Structured Streaming入门实例

Structured Streaming是Spark2.4版本推出的新的实时流处理计算。相比Spark Streaming具有更低的延迟。

具体信息请看:Structured Streaming官方介绍

示例一:words count

  • Scala代码
package com.test

import org.apache.log4j.{Level, Logger}
import org.apache.spark.sql.SparkSession


object WordCount {

  def main(args: Array[String]): Unit = {
    Logger.getLogger("org.apache.spark").setLevel(Level.WARN)

    val spark = SparkSession.builder()
      .master("local")
      .appName("WordCount")
      .getOrCreate()

    // 读取socket流数据,监听端口9998
    val lines = spark.readStream
      .format("socket")
      .option("host", "localhost")
      .option("port", "9998")
      .load()

    // 隐式转换
    import spark.implicits._
    
    // 将一行数据进行空格分割后打平
    val words = lines.as[String].flatMap(_.split(" "))

    // 根据value进行groupby,计算出count
    val wordCounts = words.groupBy("value").count()

    // 将流数据写入console控制台
    val query = wordCounts
      .writeStream
      .format("console")
      .outputMode("complete")
      .start()

    // 将进程阻塞
    query.awaitTermination()
  }
}

  • nc -lk 9998进行传输数据

 

 

这里解释下:outputMode

outputMode输出模式分为3种:append,complete,update。

  • append:只有流数据中的新行将写入sink
  • complete:每次有更新时,流数据中的所有行都将写入sink
  • update:每次有更新时,只有流数据中更新的行要写入sink。

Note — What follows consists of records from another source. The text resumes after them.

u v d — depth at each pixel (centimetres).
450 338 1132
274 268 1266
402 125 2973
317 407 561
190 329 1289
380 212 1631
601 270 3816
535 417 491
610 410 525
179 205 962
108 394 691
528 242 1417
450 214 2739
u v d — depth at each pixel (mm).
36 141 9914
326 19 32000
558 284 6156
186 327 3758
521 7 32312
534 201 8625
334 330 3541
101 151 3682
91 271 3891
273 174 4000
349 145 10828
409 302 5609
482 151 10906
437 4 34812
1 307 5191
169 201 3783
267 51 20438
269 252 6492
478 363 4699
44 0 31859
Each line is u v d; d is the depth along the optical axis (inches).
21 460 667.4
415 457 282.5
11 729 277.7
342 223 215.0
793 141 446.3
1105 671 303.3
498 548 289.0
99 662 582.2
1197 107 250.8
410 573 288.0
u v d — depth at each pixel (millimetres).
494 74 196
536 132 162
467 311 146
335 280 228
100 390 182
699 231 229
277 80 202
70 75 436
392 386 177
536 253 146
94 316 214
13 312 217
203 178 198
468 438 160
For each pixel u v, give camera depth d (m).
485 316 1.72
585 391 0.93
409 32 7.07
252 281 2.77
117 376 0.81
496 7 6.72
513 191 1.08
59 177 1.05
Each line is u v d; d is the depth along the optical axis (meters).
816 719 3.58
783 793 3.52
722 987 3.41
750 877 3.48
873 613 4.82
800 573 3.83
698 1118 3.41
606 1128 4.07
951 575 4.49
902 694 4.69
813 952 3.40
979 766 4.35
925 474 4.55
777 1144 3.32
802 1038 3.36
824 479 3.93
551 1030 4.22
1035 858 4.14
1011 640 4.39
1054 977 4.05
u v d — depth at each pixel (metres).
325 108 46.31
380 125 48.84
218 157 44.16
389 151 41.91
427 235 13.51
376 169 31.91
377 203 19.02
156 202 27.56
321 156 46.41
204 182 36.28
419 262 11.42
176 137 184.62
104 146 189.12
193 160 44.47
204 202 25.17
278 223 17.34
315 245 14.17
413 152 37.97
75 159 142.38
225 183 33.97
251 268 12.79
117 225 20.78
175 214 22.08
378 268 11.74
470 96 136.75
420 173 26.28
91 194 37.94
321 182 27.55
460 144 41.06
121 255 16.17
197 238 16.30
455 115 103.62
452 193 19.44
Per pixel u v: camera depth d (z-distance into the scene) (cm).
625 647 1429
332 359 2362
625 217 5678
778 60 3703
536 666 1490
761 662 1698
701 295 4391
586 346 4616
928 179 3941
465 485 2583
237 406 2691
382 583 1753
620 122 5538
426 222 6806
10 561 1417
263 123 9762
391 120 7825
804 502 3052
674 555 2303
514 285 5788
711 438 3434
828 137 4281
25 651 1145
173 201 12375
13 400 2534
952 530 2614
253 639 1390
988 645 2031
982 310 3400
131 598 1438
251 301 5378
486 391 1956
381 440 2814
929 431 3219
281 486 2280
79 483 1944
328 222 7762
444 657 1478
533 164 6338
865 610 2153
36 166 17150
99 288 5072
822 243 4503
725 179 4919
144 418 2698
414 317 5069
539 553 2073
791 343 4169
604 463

如果查询没有包含聚合,相当于“append”模式。

示例二:WordCount Append模式

object WordCountAppend {

  def main(args: Array[String]): Unit = {

    Logger.getLogger("org.apache.spark").setLevel(Level.WARN)

    val spark = SparkSession
      .builder()
      .master("local")
      .appName("WordCountAppend")
      .getOrCreate()


    val lines = spark.readStream
      .format("socket")
      .option("host", "localhost")
      .option("port", "9998")
      .load()


    val query = lines.writeStream
      .format("console")
      .outputMode("append")
      .start()

    query.awaitTermination()
  }
}

自己体验一把就行

示例三:读取csv/json文件

package com.test

import org.apache.log4j.{Level, Logger}
import org.apache.spark.sql.SparkSession
import org.apache.spark.sql.types.{StringType, StructField, StructType}

object CSVFormat {
  def main(args: Array[String]): Unit = {

    Logger.getLogger("org.apache.spark").setLevel(Level.WARN)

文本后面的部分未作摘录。